§ **DATA TO EXAMINE**
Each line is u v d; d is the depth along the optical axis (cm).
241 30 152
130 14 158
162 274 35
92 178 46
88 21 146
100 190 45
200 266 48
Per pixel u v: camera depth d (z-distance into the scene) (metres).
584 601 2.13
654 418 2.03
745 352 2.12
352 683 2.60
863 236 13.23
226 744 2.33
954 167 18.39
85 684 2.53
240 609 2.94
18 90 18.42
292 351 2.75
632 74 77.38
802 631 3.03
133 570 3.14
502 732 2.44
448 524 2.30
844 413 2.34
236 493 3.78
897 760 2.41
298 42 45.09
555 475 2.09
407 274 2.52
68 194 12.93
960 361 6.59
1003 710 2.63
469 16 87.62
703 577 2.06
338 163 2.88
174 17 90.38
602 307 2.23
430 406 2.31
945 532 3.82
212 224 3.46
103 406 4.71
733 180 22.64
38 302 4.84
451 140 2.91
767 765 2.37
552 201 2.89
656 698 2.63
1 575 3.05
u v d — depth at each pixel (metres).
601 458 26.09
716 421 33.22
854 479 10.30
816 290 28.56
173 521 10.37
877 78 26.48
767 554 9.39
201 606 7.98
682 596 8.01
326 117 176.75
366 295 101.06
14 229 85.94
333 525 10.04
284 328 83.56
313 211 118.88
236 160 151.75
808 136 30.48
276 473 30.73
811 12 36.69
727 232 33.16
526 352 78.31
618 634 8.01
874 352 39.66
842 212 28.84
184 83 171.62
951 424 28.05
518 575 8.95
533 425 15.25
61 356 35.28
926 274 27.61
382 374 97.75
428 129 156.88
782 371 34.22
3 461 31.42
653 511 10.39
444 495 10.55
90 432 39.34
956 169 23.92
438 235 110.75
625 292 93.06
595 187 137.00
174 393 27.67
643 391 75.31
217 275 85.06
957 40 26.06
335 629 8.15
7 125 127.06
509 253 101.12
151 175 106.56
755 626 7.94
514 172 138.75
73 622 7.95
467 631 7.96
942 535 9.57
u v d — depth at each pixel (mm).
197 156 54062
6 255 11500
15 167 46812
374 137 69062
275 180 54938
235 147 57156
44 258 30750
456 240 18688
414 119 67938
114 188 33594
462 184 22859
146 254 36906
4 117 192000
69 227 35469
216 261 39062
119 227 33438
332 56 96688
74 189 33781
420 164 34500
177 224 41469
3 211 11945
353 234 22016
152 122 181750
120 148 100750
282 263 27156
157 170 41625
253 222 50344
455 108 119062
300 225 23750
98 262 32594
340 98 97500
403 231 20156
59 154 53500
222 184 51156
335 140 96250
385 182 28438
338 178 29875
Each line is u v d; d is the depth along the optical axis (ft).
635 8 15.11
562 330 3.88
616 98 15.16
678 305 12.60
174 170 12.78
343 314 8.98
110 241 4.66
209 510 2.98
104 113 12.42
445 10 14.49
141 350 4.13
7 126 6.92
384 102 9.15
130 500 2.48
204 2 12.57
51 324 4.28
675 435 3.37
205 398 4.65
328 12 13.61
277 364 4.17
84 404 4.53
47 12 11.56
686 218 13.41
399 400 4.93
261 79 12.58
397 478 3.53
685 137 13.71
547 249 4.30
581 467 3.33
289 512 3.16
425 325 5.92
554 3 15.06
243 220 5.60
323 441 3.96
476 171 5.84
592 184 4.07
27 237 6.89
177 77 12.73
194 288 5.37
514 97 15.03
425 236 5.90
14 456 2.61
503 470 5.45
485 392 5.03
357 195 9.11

§ **WORK INSTRUCTIONS**
The answer must be all of the entries, restated exactly.

§ **ANSWER TO THIS EXERCISE**
Each line is u v d; d is the depth along the optical axis (cm).
241 30 152
130 14 158
162 274 35
92 178 46
88 21 146
100 190 45
200 266 48
Per pixel u v: camera depth d (z-distance into the scene) (metres).
584 601 2.13
654 418 2.03
745 352 2.12
352 683 2.60
863 236 13.23
226 744 2.33
954 167 18.39
85 684 2.53
240 609 2.94
18 90 18.42
292 351 2.75
632 74 77.38
802 631 3.03
133 570 3.14
502 732 2.44
448 524 2.30
844 413 2.34
236 493 3.78
897 760 2.41
298 42 45.09
555 475 2.09
407 274 2.52
68 194 12.93
960 361 6.59
1003 710 2.63
469 16 87.62
703 577 2.06
338 163 2.88
174 17 90.38
602 307 2.23
430 406 2.31
945 532 3.82
212 224 3.46
103 406 4.71
733 180 22.64
38 302 4.84
451 140 2.91
767 765 2.37
552 201 2.89
656 698 2.63
1 575 3.05
u v d — depth at each pixel (metres).
601 458 26.09
716 421 33.22
854 479 10.30
816 290 28.56
173 521 10.37
877 78 26.48
767 554 9.39
201 606 7.98
682 596 8.01
326 117 176.75
366 295 101.06
14 229 85.94
333 525 10.04
284 328 83.56
313 211 118.88
236 160 151.75
808 136 30.48
276 473 30.73
811 12 36.69
727 232 33.16
526 352 78.31
618 634 8.01
874 352 39.66
842 212 28.84
184 83 171.62
951 424 28.05
518 575 8.95
533 425 15.25
61 356 35.28
926 274 27.61
382 374 97.75
428 129 156.88
782 371 34.22
3 461 31.42
653 511 10.39
444 495 10.55
90 432 39.34
956 169 23.92
438 235 110.75
625 292 93.06
595 187 137.00
174 393 27.67
643 391 75.31
217 275 85.06
957 40 26.06
335 629 8.15
7 125 127.06
509 253 101.12
151 175 106.56
755 626 7.94
514 172 138.75
73 622 7.95
467 631 7.96
942 535 9.57
u v d — depth at each pixel (mm).
197 156 54062
6 255 11500
15 167 46812
374 137 69062
275 180 54938
235 147 57156
44 258 30750
456 240 18688
414 119 67938
114 188 33594
462 184 22859
146 254 36906
4 117 192000
69 227 35469
216 261 39062
119 227 33438
332 56 96688
74 189 33781
420 164 34500
177 224 41469
3 211 11945
353 234 22016
152 122 181750
120 148 100750
282 263 27156
157 170 41625
253 222 50344
455 108 119062
300 225 23750
98 262 32594
340 98 97500
403 231 20156
59 154 53500
222 184 51156
335 140 96250
385 182 28438
338 178 29875
Each line is u v d; d is the depth along the optical axis (ft).
635 8 15.11
562 330 3.88
616 98 15.16
678 305 12.60
174 170 12.78
343 314 8.98
110 241 4.66
209 510 2.98
104 113 12.42
445 10 14.49
141 350 4.13
7 126 6.92
384 102 9.15
130 500 2.48
204 2 12.57
51 324 4.28
675 435 3.37
205 398 4.65
328 12 13.61
277 364 4.17
84 404 4.53
47 12 11.56
686 218 13.41
399 400 4.93
261 79 12.58
397 478 3.53
685 137 13.71
547 249 4.30
581 467 3.33
289 512 3.16
425 325 5.92
554 3 15.06
243 220 5.60
323 441 3.96
476 171 5.84
592 184 4.07
27 237 6.89
177 77 12.73
194 288 5.37
514 97 15.03
425 236 5.90
14 456 2.61
503 470 5.45
485 392 5.03
357 195 9.11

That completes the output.